- _Task brief_:
Give again, exactly as written, the lines of the records below from the line with "Please enclose the" to the line with "to (206, 649)". Both end lines count; pictures do not.

- _Supplied records_:

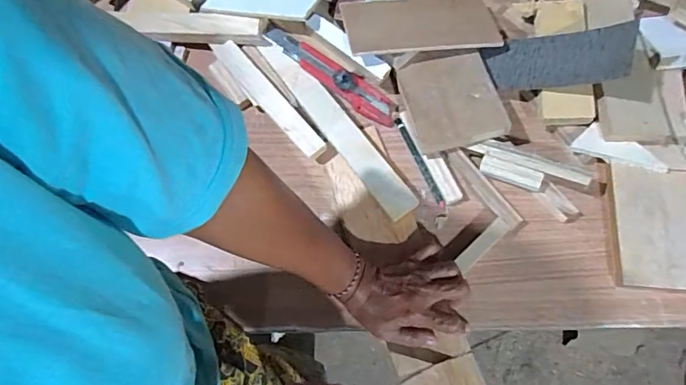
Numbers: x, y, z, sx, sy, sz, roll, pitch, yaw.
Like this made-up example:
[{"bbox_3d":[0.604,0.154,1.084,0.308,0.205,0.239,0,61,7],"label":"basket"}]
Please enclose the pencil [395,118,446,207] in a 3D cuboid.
[{"bbox_3d":[0.085,-0.035,0.523,0.007,0.011,0.115,-22,70,-7],"label":"pencil"}]

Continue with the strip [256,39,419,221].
[{"bbox_3d":[-0.012,-0.079,0.530,0.035,0.015,0.264,-35,71,-9],"label":"strip"}]

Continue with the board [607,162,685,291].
[{"bbox_3d":[0.317,0.036,0.473,0.081,0.020,0.124,2,69,9],"label":"board"}]

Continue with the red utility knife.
[{"bbox_3d":[-0.012,-0.139,0.545,0.174,0.022,0.033,36,74,1],"label":"red utility knife"}]

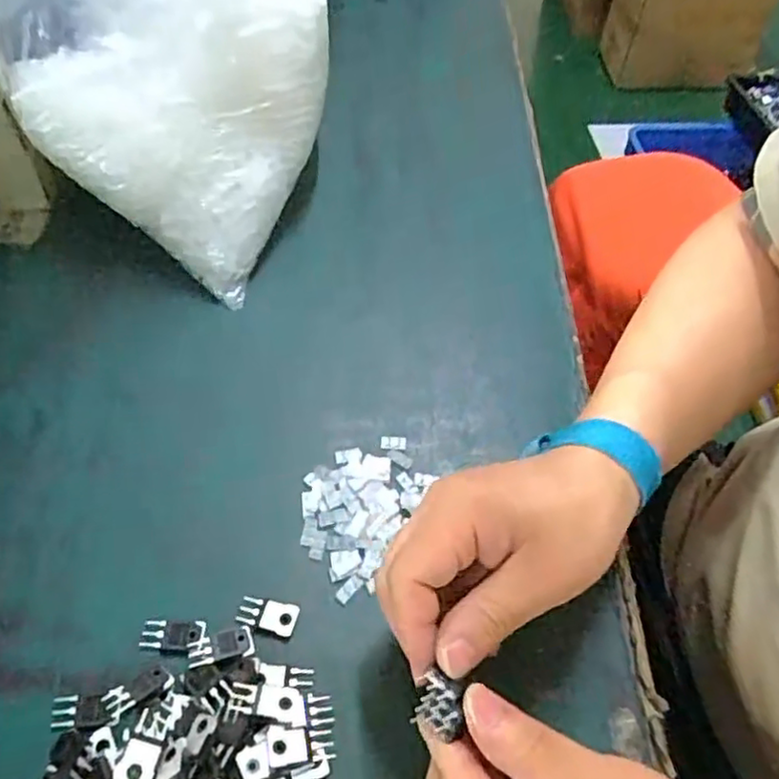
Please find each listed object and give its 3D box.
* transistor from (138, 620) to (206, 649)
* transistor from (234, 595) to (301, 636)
[{"bbox_3d":[-0.109,0.122,0.332,0.030,0.004,0.014,1,53,-2],"label":"transistor"},{"bbox_3d":[-0.063,0.116,0.340,0.030,0.004,0.018,9,53,4],"label":"transistor"}]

- _Written solution_:
Please enclose the pencil [395,118,446,207] in a 3D cuboid.
[{"bbox_3d":[0.085,-0.035,0.523,0.007,0.011,0.115,-22,70,-7],"label":"pencil"}]

Continue with the strip [256,39,419,221].
[{"bbox_3d":[-0.012,-0.079,0.530,0.035,0.015,0.264,-35,71,-9],"label":"strip"}]

Continue with the board [607,162,685,291].
[{"bbox_3d":[0.317,0.036,0.473,0.081,0.020,0.124,2,69,9],"label":"board"}]

Continue with the red utility knife.
[{"bbox_3d":[-0.012,-0.139,0.545,0.174,0.022,0.033,36,74,1],"label":"red utility knife"}]

Please find each listed object and give its 3D box.
* transistor from (138, 620) to (206, 649)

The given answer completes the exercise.